Impact: zelph has already processed the entire Wikidata dataset and identified numerous logical connections and contradictions. This systematic approach to data quality can significantly impact Wikidata's reliability as a global knowledge resource, improving all downstream applications that rely on its data.

Sustainability: Maintaining data consistency in a project of Wikidata's scale is increasingly challenging as it grows. zelph offers a sustainable approach by automating contradiction detection and inference, reducing the manual effort required from community members. Its memory-efficient design (processing 1.4TB of data in just 9.2GB of memory) also represents a sustainable technical approach to knowledge processing.

By bringing together technical innovation and community collaboration, zelph supports Wikidata's long-term sustainability while maximizing its inclusive impact.

What is the experience level needed for the audience for your session?

This session is for an experienced audience

Resources

Speakers

  • zipproth
I am a senior developer with over 25 years of experience in complex software systems, algorithm design, and data processing. I hold a diploma in Computer Science from the Technical University of Munich and am a certified Project Management Professional (IPMA® Level D).
For most of my career, I worked as a freelance developer for various companies in Germany and Switzerland, specializing in measurement technology, medical imaging, and industrial automation.
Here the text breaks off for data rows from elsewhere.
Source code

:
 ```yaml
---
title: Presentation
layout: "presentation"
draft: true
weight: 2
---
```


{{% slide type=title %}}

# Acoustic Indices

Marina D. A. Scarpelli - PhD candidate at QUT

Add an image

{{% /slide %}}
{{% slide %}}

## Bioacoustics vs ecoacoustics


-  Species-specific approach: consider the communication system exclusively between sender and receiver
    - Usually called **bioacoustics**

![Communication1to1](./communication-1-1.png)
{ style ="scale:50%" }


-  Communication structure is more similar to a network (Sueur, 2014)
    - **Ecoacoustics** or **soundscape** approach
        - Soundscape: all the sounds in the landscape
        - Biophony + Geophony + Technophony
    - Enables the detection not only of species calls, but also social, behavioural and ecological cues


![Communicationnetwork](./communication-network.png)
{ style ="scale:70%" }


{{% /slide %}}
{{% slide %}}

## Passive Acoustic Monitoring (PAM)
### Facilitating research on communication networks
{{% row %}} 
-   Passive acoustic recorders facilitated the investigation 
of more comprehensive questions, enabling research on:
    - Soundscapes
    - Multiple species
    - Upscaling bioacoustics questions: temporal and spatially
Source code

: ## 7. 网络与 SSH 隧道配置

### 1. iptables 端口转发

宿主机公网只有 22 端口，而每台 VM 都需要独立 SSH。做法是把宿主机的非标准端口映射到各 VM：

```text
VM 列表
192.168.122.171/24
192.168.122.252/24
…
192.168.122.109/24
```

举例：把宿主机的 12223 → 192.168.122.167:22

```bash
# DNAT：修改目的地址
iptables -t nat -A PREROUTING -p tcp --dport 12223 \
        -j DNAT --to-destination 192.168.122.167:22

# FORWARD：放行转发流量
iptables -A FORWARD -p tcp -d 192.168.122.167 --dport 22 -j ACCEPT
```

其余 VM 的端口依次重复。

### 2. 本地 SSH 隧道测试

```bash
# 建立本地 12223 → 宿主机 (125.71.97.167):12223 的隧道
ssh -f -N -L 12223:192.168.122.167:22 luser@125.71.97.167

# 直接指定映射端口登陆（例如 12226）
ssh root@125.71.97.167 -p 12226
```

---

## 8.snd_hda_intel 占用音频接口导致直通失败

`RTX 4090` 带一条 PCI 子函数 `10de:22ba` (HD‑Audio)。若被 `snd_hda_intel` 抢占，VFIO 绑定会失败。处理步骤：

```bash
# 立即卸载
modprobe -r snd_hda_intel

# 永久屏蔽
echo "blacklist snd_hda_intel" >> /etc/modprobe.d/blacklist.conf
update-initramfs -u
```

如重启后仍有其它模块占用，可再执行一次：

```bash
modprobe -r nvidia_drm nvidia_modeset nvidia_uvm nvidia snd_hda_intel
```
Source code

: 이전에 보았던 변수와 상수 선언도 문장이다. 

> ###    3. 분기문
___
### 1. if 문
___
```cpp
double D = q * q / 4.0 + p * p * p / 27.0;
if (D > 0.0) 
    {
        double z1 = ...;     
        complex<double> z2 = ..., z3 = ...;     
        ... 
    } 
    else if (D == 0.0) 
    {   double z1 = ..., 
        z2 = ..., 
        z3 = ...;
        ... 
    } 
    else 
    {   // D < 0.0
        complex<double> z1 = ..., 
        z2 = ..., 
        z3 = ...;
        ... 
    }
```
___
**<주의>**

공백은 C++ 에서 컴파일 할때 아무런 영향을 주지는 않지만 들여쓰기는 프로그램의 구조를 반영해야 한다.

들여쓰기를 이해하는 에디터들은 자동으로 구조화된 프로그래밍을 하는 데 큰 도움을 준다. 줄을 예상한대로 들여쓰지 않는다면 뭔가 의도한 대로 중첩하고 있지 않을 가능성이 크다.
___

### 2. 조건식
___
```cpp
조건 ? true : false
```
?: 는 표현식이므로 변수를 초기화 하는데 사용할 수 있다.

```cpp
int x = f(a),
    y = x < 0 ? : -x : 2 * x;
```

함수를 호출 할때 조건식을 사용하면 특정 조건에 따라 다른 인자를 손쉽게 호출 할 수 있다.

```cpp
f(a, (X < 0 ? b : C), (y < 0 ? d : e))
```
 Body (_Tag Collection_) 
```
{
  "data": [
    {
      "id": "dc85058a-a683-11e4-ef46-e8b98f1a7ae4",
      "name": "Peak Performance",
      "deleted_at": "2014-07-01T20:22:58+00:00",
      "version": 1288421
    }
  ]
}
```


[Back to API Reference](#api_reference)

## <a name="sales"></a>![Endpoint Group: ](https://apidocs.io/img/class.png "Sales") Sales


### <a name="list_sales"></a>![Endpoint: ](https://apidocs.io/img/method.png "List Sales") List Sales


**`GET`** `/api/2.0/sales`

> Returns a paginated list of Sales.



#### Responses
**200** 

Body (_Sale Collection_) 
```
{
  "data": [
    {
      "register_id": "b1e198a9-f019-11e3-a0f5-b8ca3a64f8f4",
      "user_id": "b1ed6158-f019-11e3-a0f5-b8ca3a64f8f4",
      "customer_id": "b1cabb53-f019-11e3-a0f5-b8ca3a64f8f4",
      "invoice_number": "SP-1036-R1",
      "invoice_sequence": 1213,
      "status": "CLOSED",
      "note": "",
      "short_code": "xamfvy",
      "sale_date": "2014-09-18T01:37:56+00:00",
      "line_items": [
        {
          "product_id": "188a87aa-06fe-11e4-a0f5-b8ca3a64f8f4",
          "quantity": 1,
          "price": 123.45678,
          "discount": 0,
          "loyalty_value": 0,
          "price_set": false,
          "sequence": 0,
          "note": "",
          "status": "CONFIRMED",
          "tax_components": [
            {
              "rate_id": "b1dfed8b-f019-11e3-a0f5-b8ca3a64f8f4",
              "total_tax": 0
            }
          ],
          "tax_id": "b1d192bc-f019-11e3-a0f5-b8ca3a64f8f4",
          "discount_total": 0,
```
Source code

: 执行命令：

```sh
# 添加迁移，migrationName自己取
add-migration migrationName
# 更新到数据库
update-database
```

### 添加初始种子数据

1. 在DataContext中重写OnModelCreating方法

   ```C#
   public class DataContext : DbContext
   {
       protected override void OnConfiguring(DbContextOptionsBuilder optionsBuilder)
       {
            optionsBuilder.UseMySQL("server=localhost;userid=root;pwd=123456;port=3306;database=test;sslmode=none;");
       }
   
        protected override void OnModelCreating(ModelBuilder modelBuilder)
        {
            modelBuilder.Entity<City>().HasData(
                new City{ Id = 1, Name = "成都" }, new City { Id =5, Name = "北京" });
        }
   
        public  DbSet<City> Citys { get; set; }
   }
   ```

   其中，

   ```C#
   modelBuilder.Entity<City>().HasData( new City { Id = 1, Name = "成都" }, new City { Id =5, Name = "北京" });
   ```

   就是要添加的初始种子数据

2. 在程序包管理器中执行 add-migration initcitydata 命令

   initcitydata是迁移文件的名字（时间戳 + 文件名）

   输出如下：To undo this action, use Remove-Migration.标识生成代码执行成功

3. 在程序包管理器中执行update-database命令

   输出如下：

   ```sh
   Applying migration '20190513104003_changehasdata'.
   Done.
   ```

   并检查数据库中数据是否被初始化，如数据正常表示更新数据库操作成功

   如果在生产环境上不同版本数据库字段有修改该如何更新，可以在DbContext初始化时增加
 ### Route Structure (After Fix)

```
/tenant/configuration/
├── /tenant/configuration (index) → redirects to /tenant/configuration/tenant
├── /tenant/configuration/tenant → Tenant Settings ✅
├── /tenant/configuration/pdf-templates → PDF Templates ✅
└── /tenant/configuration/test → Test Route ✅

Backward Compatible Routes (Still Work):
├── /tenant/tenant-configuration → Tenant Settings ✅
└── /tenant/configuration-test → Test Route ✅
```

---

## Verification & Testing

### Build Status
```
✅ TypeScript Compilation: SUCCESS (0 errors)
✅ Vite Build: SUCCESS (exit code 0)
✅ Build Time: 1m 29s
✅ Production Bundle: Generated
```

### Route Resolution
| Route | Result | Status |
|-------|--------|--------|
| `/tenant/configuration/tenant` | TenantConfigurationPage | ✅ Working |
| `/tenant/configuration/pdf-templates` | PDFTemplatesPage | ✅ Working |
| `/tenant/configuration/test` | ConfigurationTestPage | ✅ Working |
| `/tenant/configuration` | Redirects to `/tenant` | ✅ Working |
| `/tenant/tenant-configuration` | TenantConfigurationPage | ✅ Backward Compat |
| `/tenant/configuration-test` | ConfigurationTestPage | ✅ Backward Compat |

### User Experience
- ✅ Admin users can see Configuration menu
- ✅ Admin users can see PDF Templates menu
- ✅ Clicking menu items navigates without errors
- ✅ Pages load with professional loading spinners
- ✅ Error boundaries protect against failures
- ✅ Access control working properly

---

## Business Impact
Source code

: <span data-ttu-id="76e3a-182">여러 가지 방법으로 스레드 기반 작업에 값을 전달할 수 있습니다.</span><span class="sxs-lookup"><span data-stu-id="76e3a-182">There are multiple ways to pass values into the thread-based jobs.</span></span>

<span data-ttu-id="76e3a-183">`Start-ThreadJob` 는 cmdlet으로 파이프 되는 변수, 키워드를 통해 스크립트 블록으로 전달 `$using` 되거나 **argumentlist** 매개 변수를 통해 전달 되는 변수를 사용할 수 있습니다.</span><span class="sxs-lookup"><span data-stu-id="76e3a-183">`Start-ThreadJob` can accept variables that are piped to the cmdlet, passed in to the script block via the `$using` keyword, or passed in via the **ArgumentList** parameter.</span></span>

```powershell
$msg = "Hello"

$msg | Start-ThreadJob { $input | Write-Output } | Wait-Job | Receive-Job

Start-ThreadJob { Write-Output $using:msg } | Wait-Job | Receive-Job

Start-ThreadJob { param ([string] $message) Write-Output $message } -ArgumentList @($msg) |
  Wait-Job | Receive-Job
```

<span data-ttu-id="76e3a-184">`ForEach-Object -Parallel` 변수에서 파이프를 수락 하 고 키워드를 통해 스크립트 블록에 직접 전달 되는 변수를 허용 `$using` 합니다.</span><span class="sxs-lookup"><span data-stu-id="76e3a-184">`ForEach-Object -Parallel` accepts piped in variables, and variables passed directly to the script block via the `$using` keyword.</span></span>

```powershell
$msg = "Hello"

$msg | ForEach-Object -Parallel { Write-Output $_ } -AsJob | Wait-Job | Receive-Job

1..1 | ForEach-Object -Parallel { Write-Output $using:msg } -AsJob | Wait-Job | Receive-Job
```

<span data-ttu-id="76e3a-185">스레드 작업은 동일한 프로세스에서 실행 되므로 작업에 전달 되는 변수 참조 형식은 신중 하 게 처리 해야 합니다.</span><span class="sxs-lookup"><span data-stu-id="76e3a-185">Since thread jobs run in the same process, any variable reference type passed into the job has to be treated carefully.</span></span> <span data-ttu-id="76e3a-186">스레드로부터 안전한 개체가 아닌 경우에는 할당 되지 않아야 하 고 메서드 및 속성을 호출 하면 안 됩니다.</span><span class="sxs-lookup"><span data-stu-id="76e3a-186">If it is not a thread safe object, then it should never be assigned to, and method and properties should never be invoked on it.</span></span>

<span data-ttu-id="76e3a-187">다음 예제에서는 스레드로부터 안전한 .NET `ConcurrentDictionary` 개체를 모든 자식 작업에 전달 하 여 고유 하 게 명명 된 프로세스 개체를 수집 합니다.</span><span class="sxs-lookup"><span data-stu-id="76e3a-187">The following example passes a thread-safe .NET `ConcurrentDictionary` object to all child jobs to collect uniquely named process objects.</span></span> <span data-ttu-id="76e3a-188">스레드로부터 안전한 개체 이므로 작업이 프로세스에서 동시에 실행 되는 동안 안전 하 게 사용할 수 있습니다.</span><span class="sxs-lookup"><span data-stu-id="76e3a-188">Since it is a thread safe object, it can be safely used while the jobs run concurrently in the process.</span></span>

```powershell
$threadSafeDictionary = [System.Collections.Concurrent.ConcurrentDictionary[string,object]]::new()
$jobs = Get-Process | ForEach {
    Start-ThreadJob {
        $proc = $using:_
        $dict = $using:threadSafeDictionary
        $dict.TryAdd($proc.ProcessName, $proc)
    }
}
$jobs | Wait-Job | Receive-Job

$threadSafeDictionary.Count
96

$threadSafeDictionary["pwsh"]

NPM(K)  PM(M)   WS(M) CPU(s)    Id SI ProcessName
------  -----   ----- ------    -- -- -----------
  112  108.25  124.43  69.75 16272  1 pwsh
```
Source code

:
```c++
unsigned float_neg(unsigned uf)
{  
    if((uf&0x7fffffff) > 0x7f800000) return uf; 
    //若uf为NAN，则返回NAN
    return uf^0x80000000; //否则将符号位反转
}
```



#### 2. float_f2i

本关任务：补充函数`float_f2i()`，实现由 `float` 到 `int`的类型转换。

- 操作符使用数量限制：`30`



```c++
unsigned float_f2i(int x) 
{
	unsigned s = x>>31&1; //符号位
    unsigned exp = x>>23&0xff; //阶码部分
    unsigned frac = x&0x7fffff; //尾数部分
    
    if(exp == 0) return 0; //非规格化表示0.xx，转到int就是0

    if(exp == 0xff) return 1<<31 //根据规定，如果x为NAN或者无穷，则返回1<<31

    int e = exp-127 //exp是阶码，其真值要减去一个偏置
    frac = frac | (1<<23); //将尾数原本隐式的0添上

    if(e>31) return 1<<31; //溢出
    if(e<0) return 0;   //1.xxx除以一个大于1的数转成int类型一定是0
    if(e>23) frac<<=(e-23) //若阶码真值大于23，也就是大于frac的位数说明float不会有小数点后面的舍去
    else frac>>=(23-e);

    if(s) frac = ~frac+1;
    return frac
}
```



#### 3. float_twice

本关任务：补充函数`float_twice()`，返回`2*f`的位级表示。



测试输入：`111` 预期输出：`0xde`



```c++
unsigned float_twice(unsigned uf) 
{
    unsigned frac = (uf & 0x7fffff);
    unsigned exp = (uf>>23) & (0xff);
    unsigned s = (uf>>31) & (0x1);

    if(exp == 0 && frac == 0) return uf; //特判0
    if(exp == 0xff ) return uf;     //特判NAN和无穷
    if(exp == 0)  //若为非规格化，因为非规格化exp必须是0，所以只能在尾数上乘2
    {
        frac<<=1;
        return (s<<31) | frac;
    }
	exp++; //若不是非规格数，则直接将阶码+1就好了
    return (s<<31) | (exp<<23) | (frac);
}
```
My expertise spans embedded systems, image processing, and high-performance computing. Three years ago, I founded acrion innovations GmbH, a Swiss technology company focused on developing innovative open-source solutions.
My most recent project, zelph, represents my first major contribution to the Wikimedia ecosystem. This specialized semantic network system can process Wikidata's entire 1.4TB dataset while requiring only 9.2GB of memory, and uniquely treats relations as first-class nodes—mirroring Wikidata's property model.
Notable achievements in my career include the creation of sophisticated concurrency frameworks, the development of a wavelet-based compression library that outperformed JPEG2000, and the development of the first free chess engine to outperform the widely known "Crafty" engine. My work has been utilized across diverse sectors including medical technology, industrial automation, and astronomical imaging.
While I am new to the Wikimedia movement, I bring a deep understanding of data structures and semantic networks essential for knowledge representation systems. Recently, I've been connecting with the wider open source community through a number of events, presenting at the World Lua Workshop 2022 and at FSFE's "I love free software day" in Zurich. I approach the Wikimedia ecosystem with both technical rigor and a collaborative mindset, seeking to contribute tools that can strengthen Wikidata's knowledge infrastructure while integrating with community priorities and standards.